Ce qu'il se rappelait lui donnait le tournis, mais pas tant que ce qu'il ignorait : cette faille raide et profonde, à pic, qui lui soufflait une halenée fétide et noire aux talons, ce gouffre sans histoire d'où très probablement il venait de jaillir, d'être craché, vomi, vessé, éjecté, comme un bran, un déchet…

Il se nommait Dolat […] "

Nous suivons, grâce à toi, Pierre, les vies de Dolat, de Lazare, d'Appoline, avec la même frayeur et le même espoir que nous mettons à contempler nos errances. Nous sommes avec eux, nous sommes eux. Et c'est là une de tes grandes forces que de nous faire aller à leurs côtés mais finalement en nous-mêmes. Dans les profondeurs de nous-mêmes, dans ces contrées peu fréquentées parce que peu fréquentables où bouillonnent nos désirs, nos élans, nos humeurs, nos tares, nos délices et nos grandeurs.

Et puis, Pierre, il y a la langue. Il y a ta langue. Et le roman-fleuve se mue en miroir, j'allais dire en ostensoir, tant il veut brandir ce qu'il fait reluire, ce français merveilleux de la fin du seizième siècle, de l'aube du dix-septième siècle, où le sublime se frotte encore au patois, où, mal établi, mal dégrossi, encore jeune et alerte, les mots ne se sont pas tournés le dos entre eux, mais s'acoquinent les uns aux autres, sans se défier, le duc avec le paysan, dans une noce toujours vive, réjouie. Et l'on pense à Montaigne encore. Rabelais, bien sûr. Pelot, tout simplement.
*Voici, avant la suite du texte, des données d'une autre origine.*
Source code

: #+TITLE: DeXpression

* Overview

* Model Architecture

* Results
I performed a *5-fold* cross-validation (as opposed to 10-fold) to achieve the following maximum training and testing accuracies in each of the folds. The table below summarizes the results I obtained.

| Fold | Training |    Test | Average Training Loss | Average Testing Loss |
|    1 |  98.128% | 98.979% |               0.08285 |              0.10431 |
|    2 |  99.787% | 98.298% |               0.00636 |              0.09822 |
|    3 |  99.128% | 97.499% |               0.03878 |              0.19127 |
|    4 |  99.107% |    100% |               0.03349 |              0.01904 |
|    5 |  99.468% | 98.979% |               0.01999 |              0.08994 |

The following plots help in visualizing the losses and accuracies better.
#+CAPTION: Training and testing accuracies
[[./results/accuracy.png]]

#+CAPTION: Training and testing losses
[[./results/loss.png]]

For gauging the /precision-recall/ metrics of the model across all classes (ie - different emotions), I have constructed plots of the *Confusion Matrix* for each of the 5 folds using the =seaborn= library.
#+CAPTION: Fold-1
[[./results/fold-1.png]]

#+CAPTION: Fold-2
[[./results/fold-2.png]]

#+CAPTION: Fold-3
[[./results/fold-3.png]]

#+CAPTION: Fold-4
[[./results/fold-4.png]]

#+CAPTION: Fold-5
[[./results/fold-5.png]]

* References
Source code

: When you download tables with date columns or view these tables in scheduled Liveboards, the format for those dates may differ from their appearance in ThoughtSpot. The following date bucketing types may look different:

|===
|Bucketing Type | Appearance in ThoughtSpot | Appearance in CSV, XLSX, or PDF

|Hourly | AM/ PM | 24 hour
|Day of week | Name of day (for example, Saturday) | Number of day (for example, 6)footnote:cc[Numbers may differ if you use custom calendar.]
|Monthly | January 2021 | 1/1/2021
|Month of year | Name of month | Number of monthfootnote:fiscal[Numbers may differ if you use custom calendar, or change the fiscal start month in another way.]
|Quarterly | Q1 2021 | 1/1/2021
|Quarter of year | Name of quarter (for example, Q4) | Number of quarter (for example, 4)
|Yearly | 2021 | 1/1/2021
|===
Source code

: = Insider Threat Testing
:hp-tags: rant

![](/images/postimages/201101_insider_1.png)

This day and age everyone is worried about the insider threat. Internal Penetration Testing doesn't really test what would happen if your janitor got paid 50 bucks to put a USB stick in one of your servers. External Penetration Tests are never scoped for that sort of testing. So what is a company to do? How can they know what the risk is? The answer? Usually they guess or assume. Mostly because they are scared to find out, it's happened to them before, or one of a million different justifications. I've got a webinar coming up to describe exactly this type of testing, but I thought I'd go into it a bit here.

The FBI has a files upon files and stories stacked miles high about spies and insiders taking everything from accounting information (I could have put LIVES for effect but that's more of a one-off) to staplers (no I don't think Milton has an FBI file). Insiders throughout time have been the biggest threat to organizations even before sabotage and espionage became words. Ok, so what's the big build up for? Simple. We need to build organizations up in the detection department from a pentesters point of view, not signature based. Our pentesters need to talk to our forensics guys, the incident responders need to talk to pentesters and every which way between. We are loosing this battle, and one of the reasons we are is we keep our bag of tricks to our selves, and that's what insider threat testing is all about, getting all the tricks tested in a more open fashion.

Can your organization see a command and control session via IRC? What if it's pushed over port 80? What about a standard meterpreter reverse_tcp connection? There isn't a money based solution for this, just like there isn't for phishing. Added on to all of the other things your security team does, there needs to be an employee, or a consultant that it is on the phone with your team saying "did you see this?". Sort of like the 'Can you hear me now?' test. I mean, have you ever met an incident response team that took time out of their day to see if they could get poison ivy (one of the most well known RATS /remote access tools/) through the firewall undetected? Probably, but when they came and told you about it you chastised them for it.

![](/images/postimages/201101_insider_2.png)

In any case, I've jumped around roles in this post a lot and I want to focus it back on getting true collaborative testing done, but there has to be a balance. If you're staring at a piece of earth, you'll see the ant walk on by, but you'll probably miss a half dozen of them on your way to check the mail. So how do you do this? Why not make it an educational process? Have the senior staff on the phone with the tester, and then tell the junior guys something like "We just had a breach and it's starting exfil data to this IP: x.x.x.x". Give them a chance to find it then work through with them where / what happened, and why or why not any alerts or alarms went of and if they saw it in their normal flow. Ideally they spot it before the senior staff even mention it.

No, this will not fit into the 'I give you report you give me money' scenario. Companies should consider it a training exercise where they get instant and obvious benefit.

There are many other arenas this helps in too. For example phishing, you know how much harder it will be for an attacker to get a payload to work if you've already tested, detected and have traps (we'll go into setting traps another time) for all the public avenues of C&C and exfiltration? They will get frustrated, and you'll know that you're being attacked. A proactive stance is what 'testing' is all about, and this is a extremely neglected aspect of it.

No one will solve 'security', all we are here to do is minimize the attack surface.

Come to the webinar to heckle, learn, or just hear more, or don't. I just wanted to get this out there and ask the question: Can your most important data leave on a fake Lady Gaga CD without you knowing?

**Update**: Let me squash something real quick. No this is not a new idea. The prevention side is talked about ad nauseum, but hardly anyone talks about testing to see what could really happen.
En définitive, c'est très bien les remises de prix. Et pour la première fois, je suis vraiment content d'avoir accepté un jour d'être président. Cela me permet de te dire des choses que jamais je n'oserais te livrer au cours de conversations amicales. Oui mon Pierre, tu es un grand écrivain. Oui, tu as écrit un sacré livre. Un très grand livre. Un classique déjà. Et le public ne s'y trompe pas. Et le succès éclatant qui est le tien en cette rentrée littéraire est une reconnaissance méritée : presse unanime, libraires enthousiastes, lecteurs ravis. Tu as tout, et c'est justice. La Lorraine attendait depuis longtemps cette voix incarnée, cette voix qui déroule son passé et son présent, son pays, ses hommes, sa langue, ses reflets et ses terres, cette voix qui est d'ici, car c'est tellement nécessaire d'être d'un pays, mais qui en même temps et dans le même élan, parvient à atteindre l'universelle grandeur.

C'est pourquoi, Pierre, je terminerai en te disant qu'aujourd'hui, ce n'est pas nous qui t'honorons, mais c'est toi qui nous honore. Ton roman, ta présence, le fait que tu acceptes le prix que je vais te remettre, nous honorent et honorent la région où tu vis, où tu écris, une région peuplée de femmes et d'hommes, des frères humains qui trouvent en toi un cœur, un talent, une bonté et une chair pour les dire. Les dire pleinement, et pour toujours.

Bravo, mon Pelot, merci d'être ce que tu es, merci à Irma, longue vie à vous et, je t'en conjure au nom de tous, menace-nous encore de bien des livres !

Philippe CLAUDEL.

 

Page créée le jeudi 23 octobre 2003.